Frequently Asked Questions


  1. Is this really Norway's largest telescope?
    This is the largest research-grade optical telescope in Norway, as far as the author is aware of. However, it is possible that there may be Dobsonian telescopes with apertures larger than 62 centimetres. Large Dobsonians with quality optics are  great for visual use, but not for astrophotography, spectrography and photometry.

  2. Isn't it crazy to build such a big telescope in southwest Norway where it rains so much, and when it isn't raining, the sky is usually cloudy during the dark winter?

  3. Is it possible to see anything through the telescope when it is cloudy?

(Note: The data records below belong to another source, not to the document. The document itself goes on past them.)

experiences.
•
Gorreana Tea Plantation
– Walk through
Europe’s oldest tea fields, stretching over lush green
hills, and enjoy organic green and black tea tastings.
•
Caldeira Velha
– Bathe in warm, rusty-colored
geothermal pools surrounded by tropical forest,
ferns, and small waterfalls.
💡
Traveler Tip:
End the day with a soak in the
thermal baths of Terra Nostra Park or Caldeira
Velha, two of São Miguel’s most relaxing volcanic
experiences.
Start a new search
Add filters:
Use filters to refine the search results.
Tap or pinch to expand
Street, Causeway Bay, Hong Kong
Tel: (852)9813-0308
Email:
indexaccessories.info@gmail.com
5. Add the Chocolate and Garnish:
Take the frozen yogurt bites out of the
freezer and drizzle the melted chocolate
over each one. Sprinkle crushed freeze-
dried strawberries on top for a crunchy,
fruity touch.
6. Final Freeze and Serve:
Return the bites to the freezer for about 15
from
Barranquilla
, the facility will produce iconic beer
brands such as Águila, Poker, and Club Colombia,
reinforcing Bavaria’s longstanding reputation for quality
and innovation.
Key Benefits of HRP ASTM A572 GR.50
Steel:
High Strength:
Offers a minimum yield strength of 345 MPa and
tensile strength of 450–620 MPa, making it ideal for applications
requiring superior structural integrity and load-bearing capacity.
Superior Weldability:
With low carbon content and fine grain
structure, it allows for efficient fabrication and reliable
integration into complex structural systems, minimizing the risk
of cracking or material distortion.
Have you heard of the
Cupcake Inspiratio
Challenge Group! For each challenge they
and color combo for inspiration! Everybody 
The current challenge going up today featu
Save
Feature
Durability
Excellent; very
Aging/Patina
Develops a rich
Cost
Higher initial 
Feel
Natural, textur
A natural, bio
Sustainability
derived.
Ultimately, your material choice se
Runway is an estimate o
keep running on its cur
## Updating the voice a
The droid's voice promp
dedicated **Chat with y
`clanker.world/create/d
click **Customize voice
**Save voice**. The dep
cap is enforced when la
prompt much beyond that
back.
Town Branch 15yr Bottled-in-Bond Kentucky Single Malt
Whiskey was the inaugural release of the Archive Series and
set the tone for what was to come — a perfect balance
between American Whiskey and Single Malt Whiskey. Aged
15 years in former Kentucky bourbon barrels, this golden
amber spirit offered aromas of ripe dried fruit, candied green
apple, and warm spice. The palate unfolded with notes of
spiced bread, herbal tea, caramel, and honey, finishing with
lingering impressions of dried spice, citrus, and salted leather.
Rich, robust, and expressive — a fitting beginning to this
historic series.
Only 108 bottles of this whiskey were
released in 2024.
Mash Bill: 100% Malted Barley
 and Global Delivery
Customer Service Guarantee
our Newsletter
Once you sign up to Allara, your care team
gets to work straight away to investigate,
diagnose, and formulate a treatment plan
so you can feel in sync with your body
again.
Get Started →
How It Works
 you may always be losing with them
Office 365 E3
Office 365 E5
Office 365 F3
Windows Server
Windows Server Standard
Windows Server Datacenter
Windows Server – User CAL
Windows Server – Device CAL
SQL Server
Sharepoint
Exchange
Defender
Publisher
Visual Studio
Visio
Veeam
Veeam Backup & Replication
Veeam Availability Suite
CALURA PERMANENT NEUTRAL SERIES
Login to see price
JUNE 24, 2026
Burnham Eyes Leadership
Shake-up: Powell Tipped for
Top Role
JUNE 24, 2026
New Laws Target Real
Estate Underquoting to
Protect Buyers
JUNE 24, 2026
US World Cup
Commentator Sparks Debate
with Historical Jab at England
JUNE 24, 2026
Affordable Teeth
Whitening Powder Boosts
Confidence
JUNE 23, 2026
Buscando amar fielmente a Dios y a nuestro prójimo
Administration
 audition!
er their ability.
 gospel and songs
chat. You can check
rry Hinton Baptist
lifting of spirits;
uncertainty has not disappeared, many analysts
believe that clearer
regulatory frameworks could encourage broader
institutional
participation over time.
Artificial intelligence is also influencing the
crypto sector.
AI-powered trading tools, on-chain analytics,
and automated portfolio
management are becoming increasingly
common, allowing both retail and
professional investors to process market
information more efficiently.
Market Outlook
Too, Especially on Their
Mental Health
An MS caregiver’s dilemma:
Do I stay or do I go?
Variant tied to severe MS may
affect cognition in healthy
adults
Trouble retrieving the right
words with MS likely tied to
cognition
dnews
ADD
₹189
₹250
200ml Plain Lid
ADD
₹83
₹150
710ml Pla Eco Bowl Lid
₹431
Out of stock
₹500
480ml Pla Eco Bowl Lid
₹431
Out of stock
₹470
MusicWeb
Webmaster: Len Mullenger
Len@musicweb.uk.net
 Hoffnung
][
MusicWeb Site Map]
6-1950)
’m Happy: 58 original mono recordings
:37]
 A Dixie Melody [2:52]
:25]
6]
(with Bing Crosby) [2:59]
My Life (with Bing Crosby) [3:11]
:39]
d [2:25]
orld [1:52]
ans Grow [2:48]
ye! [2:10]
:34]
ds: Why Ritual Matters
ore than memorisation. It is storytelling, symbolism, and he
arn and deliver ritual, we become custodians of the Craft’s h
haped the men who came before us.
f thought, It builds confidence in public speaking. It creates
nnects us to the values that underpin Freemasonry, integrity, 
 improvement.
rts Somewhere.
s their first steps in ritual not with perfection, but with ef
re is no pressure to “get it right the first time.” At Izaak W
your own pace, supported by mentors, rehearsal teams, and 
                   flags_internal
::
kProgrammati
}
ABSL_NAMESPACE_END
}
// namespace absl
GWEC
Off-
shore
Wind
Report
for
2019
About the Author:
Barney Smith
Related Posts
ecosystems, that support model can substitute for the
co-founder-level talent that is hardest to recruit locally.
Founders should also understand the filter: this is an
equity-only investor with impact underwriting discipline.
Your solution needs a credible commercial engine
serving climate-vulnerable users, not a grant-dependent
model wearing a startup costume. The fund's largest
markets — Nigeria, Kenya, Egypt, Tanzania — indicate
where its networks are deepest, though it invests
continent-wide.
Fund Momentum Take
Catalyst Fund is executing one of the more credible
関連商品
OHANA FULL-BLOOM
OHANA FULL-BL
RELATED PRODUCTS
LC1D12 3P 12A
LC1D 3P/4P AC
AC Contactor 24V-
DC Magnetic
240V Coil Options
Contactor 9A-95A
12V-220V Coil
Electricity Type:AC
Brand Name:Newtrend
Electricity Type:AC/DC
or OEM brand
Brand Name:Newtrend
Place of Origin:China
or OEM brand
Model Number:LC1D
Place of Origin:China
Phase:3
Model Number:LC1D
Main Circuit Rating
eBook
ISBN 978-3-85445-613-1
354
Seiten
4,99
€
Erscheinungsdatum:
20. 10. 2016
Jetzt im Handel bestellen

  4. When will you finish the optics?
    When they have obtained an extremely high paraboloid surface accuracy ;-) Presently, in April 2021, Ronchi and Focault tests show a good spherical figure on the primary mirror. Reduced polishing tool pressure is required on this type of cellular mirror to avoid print-through of support ribs. Producing a good sphere and eliminating pits therefore requires longer polishing sessions. After three more hours of cerium oxide, the surface should be ready for parabolizing. 
  5. Is the observatory open to the public?
    It is unfortunately not a public observatory. However, one can use the contact page to find out if it is possible to receive an invitation.
  6. Why is there no national research-grade observatory in Norway with a telescope larger than 62 centimetres (24 inch)?
    There are no gigantic telescopes in Norway because of poor atmospheric conditions: too much light, too often cloudy, too much turbulence, too much humidity, too much aurora, too high geographic latitude.
    Atmospheric conditions in Norway are not optimal for research in optical astronomy. Mainland Norway extends from 58 to 71 degrees of latitude. This precludes dark night skies during the summer months. Though winter skies are dark, they are often overcast. When skies are clear north of 65 degrees, the aurora may interrupt long exposures. Even crystal clear skies are often plagued by high-altitude turbulent air because of the jet stream. High latitudes are rarely suitable for large optical telescopes. That is why the world's largest telescopes are located at low latitudes but high altitudes, in dry mountain deserts: Atacama in northern Chile, Mauna Kea in Hawaii, volcanic summits in the Canary Islands, in Australia and South Africa. The goal is to have as little air and moisture over the observatory as possible. However, one advantage of the Norwegian skies is that the air is very transparent. There is little dust.
  7. Why does a Cassegrain optical system need a field corrector lens?
    Cassegrain optics produce a curved focal plane. Even the prime focus is curved. This is negligible when one uses only the central part of the field, as when using a planetary camera with a small imaging chip. It is a problem when one uses a large CCD chip such as the Kodak KAF-16803 with imaging area: 36.8 x 36.8mm (1359 sq mm). Without a focal plane flattener (field corrector lens) the inner part of the field is in focus when the outer part is not, and vice-versa. A field corrector placed at the correct distance from focus flattens the focal plane.
  8. Why is the telescope mount so massive (550 kg) ?
    A steady mount is a heavy mount. If possible, mounts should be designed to carry twice the required equipment load.
  9. Why is it called Dinium?
    Because of my day-job, marine palynology; the paleontology of fossil microplankton. Dinium is a common suffix used in the names of dinoflagellate genera, for example, Ctenidodinium, Spinidinium, Palaeoperidinium and MANY more. Fossil dinoflagellates are very common in sedimentary rocks, especially rocks that began as fine-grained sediments deposited in an open marine environment. Dinoflagellates have existed for over 240 million years, so they are used to map sedimentary rocks from the Triassic to the present over the entire planet.